La capacité de se maintenir dans l'espace public ne repose
pas uniquement sur les seules performances des sujets. Elle
dépend largement des règles sociales qui légitiment une vie ou,
au contraire, la précarisent. La visibilité et l'invisibilité ne sont
nullement des qualités naturelles mais des modes sociaux de
confirmation ou d'infirmation des existences. Le déclassement,
la relégation, l'absence de travail marginalisent les individus au
point de les effacer en les retirant de toutes les formes de participation
: le subalterne, le précaire, l'exclu sont alors de moins
en moins audibles, de moins en moins visibles. Il est urgent que
la philosophie prenne le parti des sans-voix et des invisibles si
elle veut contribuer à une critique de la normalité sociale.
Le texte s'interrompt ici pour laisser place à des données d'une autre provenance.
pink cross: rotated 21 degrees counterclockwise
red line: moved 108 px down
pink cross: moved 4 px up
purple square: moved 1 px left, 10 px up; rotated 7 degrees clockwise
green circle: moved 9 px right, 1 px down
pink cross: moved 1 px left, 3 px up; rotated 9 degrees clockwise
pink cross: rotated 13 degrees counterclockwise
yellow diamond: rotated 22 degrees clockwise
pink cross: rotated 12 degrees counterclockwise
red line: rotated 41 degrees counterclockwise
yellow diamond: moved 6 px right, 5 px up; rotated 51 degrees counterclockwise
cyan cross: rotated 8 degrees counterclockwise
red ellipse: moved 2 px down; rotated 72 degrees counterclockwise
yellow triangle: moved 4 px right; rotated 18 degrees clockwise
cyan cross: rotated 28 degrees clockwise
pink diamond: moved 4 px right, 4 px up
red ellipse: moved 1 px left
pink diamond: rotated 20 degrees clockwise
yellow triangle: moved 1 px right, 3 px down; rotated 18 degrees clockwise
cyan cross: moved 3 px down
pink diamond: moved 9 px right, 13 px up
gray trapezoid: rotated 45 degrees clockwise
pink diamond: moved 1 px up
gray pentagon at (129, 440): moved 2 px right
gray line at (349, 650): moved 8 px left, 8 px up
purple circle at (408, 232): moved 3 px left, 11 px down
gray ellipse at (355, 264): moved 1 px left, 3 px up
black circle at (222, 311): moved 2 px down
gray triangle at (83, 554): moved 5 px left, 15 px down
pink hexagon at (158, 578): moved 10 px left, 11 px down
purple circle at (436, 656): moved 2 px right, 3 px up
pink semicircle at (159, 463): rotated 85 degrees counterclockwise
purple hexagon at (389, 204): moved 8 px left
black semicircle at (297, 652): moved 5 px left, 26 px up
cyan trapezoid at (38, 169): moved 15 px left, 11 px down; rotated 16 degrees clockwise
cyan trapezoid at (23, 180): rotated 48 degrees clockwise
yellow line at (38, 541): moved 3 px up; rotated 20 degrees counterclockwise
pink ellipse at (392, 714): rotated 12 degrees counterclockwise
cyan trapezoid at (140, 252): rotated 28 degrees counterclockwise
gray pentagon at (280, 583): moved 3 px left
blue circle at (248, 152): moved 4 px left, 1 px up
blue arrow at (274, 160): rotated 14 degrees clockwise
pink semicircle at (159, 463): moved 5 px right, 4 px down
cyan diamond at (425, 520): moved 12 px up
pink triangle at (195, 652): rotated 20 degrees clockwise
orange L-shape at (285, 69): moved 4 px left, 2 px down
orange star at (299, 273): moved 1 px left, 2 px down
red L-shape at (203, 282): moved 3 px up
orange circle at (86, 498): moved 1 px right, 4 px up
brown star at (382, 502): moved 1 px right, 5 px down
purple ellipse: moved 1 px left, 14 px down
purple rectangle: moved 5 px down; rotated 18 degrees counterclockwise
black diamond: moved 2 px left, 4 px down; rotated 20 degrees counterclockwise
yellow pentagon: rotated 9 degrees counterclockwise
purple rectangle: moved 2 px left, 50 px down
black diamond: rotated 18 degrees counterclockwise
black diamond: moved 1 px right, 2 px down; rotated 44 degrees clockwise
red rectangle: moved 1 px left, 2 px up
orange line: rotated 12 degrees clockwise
Pour
cela, elle doit repartir de ce que peuvent les vies ordinaires afin
de penser au plus près de leur activité : car une vie cherche
moins à être reconnue qu'à faire oeuvre, à pouvoir participer de
manière irréductible à la cité.
À la jonction de la philosophie sociale et de la philosophie
politique, cet ouvrage propose, à partir de cette question, une
discussion théorique des principales sources contemporaines
de la théorie sociale (Honneth, Butler, Nussbaum) mais aussi de
la phénoménologie (Ricoeur, Levinas, Merleau-Ponty).